Danny James, the stabbing victim, was not a party to the state's case against
Paul. The only theory that would conform the majority opinion to due process is
that the victim's interests were represented by his assailant in the criminal
case.
If that seems strange, it is. Only an excessively flexible notion of "privity"
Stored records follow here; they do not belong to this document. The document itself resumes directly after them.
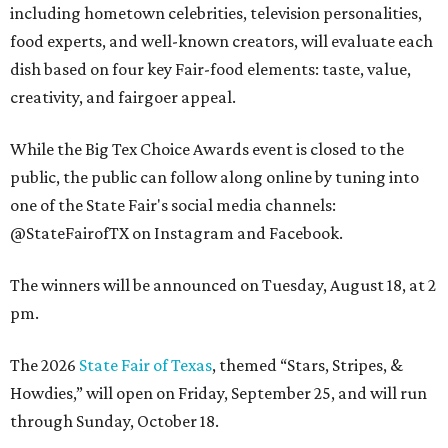
including hometown celebrities, television personalities,
food experts, and well-known creators, will evaluate each
dish based on four key Fair-food elements: taste, value,
creativity, and fairgoer appeal.
While the Big Tex Choice Awards event is closed to the
public, the public can follow along online by tuning into
one of the State Fair's social media channels:
@StateFairofTX on Instagram and Facebook.
The winners will be announced on Tuesday, August 18, at 2
pm.
The 2026
State Fair of Texas
, themed “Stars, Stripes, &
Howdies,” will open on Friday, September 25, and will run
through Sunday, October 18.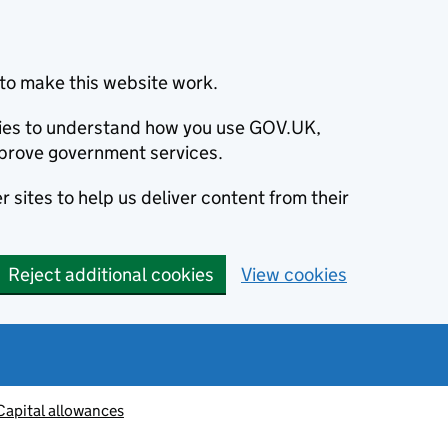
to make this website work.
okies to understand how you use GOV.UK,
prove government services.
 sites to help us deliver content from their
Reject additional cookies
View cookies
Capital allowances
would sound like an explanation -- that James is bound because he is claiming
through the coverage that State Farm provides to Paul. The majority opinion
relies on the Restatement (Second) of Judgments, section 85(b)(2), to
establish privity between James and Paul; however, the position taken by the
principal opinion is specifically rejected in comment f of that section.
Illustration No. 10 in comment f of the Restatement (Second) of Judgments, section
85, is virtually the same as this case:
D inflicts a blow on X as a result of which X dies. D is convicted of
intentional homicide. P, administrator of X's estate, brings an action
against D for wrongful death, alleging D's act was negligent. I had
previously issued a policy of liability insurance to D, insuring liability
for D's negligent acts but excluding intentional acts. In P's action against
D, P is not precluded by the criminal conviction from showing that D's act
was negligent rather than intentional.
The appendices to the Restatement (Second) of Judgments cite numerous cases,
some that agree and some that disagree with this position. But as far as I can
determine, the Restatement has not changed its position on this point, and the
Restatement position more closely conforms to due process norms than the cases
that reject the Restatement position.
On due process, the United States Supreme Court in Hansberry v. Lee, 311
U.S. 32, 40-41 (1940), is particularly instructive. Whether one is represented
by another in a previous adjudication depends on whether their interests are the
same or in conflict. Id. at 43; see also American Polled
Hereford v. City of Kansas City, 626 S.W.2d 237, 241 (Mo. 1982). Paul, in
the criminal case, was representing only his own interests. His goal was to
emerge from the criminal case with the minimum of consequences. Needless to say,
Paul was not protecting James' interests when Paul stabbed James. It is likewise
hard to fathom that Paul was representing James' interests when Paul pled guilty
to stabbing James. In the civil negligence action, Paul and James may both have
been interested in proving the factual element of negligence, but "privity
is not established simply because the parties are interested in the same
question or in proving or disproving the same state of facts." Clements
v. Pittman, 765 S.W.2d 589, 591 (Mo. banc 1989).
In the plea proceeding, it cannot be said that James' interests were adequately
represented by Paul for James to have had his day in court.
In short, I would remand this case to the circuit court for a hearing in which
both James and the insurance company have their day in court. The issue is
whether Paul's injury to James was inflicted intentionally, as the insurance
company contends, or whether it was other than intentional, which would invoke
the coverage of the insurance policy.